Summary: Code is data, and can be manipulated and evaluated. This is very direct in Lisp. I go through examples in Emacs Lisp (elisp).

The concept of ‘code is data, data is code’ is the case in Lisp. (It is also true for assembly language). In Lisp you can manipulate s-exps representing data or function calls. You can call the result in two ways. The special form funcall is for calling functions that are only known at runtime. apply is for the arguments are also known at runtime.

From the elisp manual:

When you write a list as an expression in your program, you specify which function to call, and how many arguments to give it, in the text of the program. Usually that’s just what you want. Occasionally you need to compute at run time which function to call. To do that, use the function ‘funcall’. When you also need to determine at run time how many arguments to pass, use ‘apply’.

eval: Given a sexp, for example that you construct on-the-fly, you can call the eval special form on it, to send it to the Lisp evaluator. The evaluator is a fundamental part of Lisp. It is written in C (see eval.c). Example:

(setq my-sexp
      '(message "hello"))

(eval my-sexp)

apply: The elisp manual further suggests the example of mapcar as an application of apply, as below. (Note however the current implementation of mapcar, in Emacs 29.1 is in C)

(defun mapcar* (function &rest args)
  "Apply FUNCTION to successive cars of all ARGS.
Return the list of results."
  ;; If no list is exhausted,
  (if (not (memq nil args))
      ;; apply function to CARs.
      (cons (apply function (mapcar #'car args))
            (apply #'mapcar* function
                   ;; Recurse for rest of elements.
                   (mapcar #'cdr args)))))

Examples in Emacs source of funcall and apply:

Emacs has the convention of hooks which are defined entry points for extension. As expected run-mode-hooks uses funcall (See subr.el). (Although run-hooks is implemented in C.)

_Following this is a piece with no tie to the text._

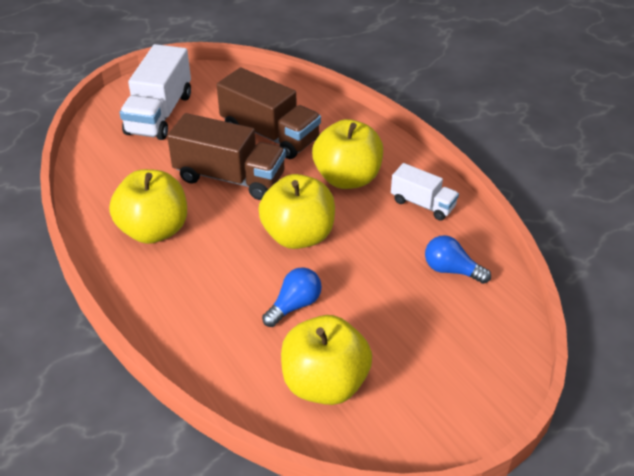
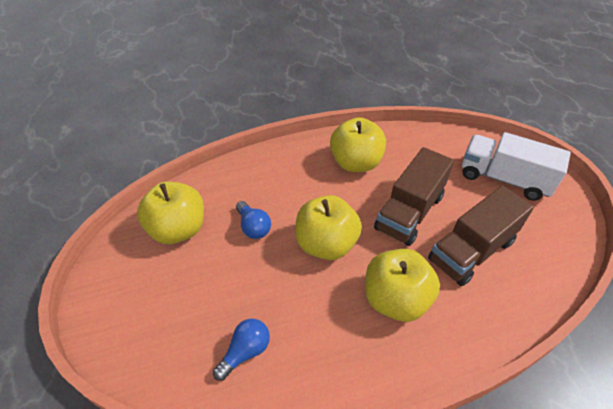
camera: 105 degrees right, 5 degrees up
white truck [391,163,459,221] -> none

(defun run-mode-hooks (&rest hooks)
...
       (dolist (fun (prog1 (nreverse delayed-after-hook-functions)
                    (setq delayed-after-hook-functions nil)))
      (funcall fun)))

Other examples of funcall and apply follow in browse-url.el.

The variables `browse-url-browser-function',
`browse-url-handlers', and `browse-url-default-handlers'
determine which browser function to use.

This includes for example eww-browse-url or browse-url-firefox.

browse-url, uses apply:

(defun browse-url (url &rest args)
...
(let ((process-environment (copy-sequence process-environment))
	(function (or (browse-url-select-handler url)
                      browse-url-browser-function)))
...
(if (functionp function)
        (apply function url args)
      (error "No suitable browser for URL %s" url))

browse-url--browser, uses funcall:

(defun browse-url--browser (url &rest args)
  "Call `browse-url-browser-function' with URL and ARGS."